By Imbert Matthee
The Times 

It’s All In A Name

 

April 28, 2011

For those of our readers who paid attention, you already spotted the "soft" unveiling of the name for our planned new coffee shop on Waitsburg's Main Street.

You would have seen it in the first-ever Touchet River Valley visitors guide we released in collaboration with the Blue Mountain News earlier this month. It was in the form of a "Coming This Summer" ad in the guide's dining section.

But we'll give you the real scoop about its origin here, or at least the reasons why we chose the name.

We've brainstormed about the name for as long as we've had the idea of opening a coffee shop on Main Street, and that precedes our purchase of the two Times buildings in November 2009.

As excited as we were about taking over the Times, it was equally inspiring to know at the time that we could turn one of the buildings the newspaper owned into a gourmet espresso cafe and a place for local residents to hang out in a second living room away from home.

A name is important to a business. It's part of your identity, part of your customers' experience, part of your "presentation." It conjures up images and associations. So we wanted to be very mindful about our selection.
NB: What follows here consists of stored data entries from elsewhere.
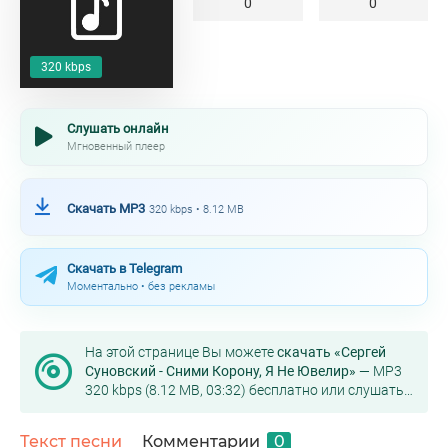
0
0
320 kbps
Слушать онлайн
Мгновенный плеер
Скачать MP3
320 kbps • 8.12 MB
Скачать в Telegram
Моментально • без рекламы
На этой странице Вы можете
скачать «Сергей
Суновский - Сними Корону, Я Не Ювелир»
— MP3
320 kbps (8.12 MB, 03:32) бесплатно или слушать
онлайн в хорошем качестве.
Текст песни
Комментарии
0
We had a blast thinking of different names. One possibility was a play on existing fixtures on Main Street. For patrons "whooping it up" at the Whoop Em Up (or the jimgermanbar) in the evening, for instance, we thought perhaps a morning operation like ours ought to be called the Scoop Em Up.

That led to the name the "Big Scoop" or the "Scoop," appropriate for several reasons. We'd be scooping up the "partiers" for coffee the next morning. We'd be serving homemade ice cream and scooping arabica coffee beans into our espresso grinders daily. Plus, being next to a newspaper, you'll be able to get the "scoop" in the latest edition of the Times.

That name stuck for a long time.

So did " Freedom Of Espresso." It was an original brain wave, meaning that one of us combined the First Amendment phrase (again, next door to the newspaper) with our yearning for decent coffee. But when we went online, we discovered there's a coffee shop by that same name in the college town of Ithaca, New York. Great minds think alike.

We're still going to keep it - as our tag line or slogan.

We tapped the news industry vein for a while, coming up with The Newsroom, Tutti Papparazzi, Early Edition, Type A, Hard News Cafe, Grip & Grounds, Reliable Source, Muckraker, and Periodista (Spanish for "reporter").

One choice that also stood out for a long time was the Buzz, since it combined the lift from caffeine with the excitement of all the news gathered for the newspaper.

The choices got much more far-fetched at one time. We had Espresso Desperado or Despressorado, Blistering Barnacles (a favorite exclamation of Captain Haddock of the comic series Tin Tin, which we liked simply for the way it sounded), Sticky Fingers (for some of the more gooey pastries we might serve), Crowd Control (we are hoping to be popular), Rocket Fuel, Blue Vienna, Dancing Dawn, Dizzy's (that famous local mutt), Oasis (a place where Izzy the camel could feel comfortable), Chez Matthee and so on.

All those names sounded great. Well, at least many of them. But they were lacking je ne sais qua. If you heard the name, you might imagine being anywhere in the country or any English-speaking part of the world. They may have a clever ring or double meaning, but they're not local. In the end, we wanted the name to be both intriguing and familiar to our area.

We considered the names of local features, such as street names, hollows, early pioneers, the Blue Mountains (which brings up a lot of references to coffee grown in Jamaica when you do a Google search), local Native tribes and so on.

Cafe Cayuse had a nice sound to it, but it wasn't necessarily local enough, and there's already a great wine label by that name.

Then one local name emerged that had not been tapped much by anyone: Coppei. We liked it because the water from Coppei Creek passes right through our town and a part of the valley.

It also had an exotic flavor to it, conjuring up images of the early 15th century coffee houses in Constantinople or Bohemia. The "ei" or "eye" part made me think of the physical eye at the top of the pyramid on the dollar bill. You can even abbreviate our official name, Coppei Coffee Company, and turn it into a new addition to the chemistry table: CO3.

But the name, as we discovered from some research, is very local. It's a Palouse Indian word meaning "birth place."

At one time, before Waitsburg became the predominant town at the confluence of the Touchet and Coppei Creek, there was a small settlement called Coppei, which had some promise in its day.

We're not sure why the Palouse gave the creek that name, but we found it inspiring as a name for a cradle for morning life and a place to nurture the body with good food, the mind with conversation.

In the next few weeks, a banner will go up on the Mock Building announcing the opening of Coppei Coffee Company this summer with the logo co-designed by Dayton's Josh Heim.

Once we're open, CO3 will be there as the daily birthplace of your morning coffee.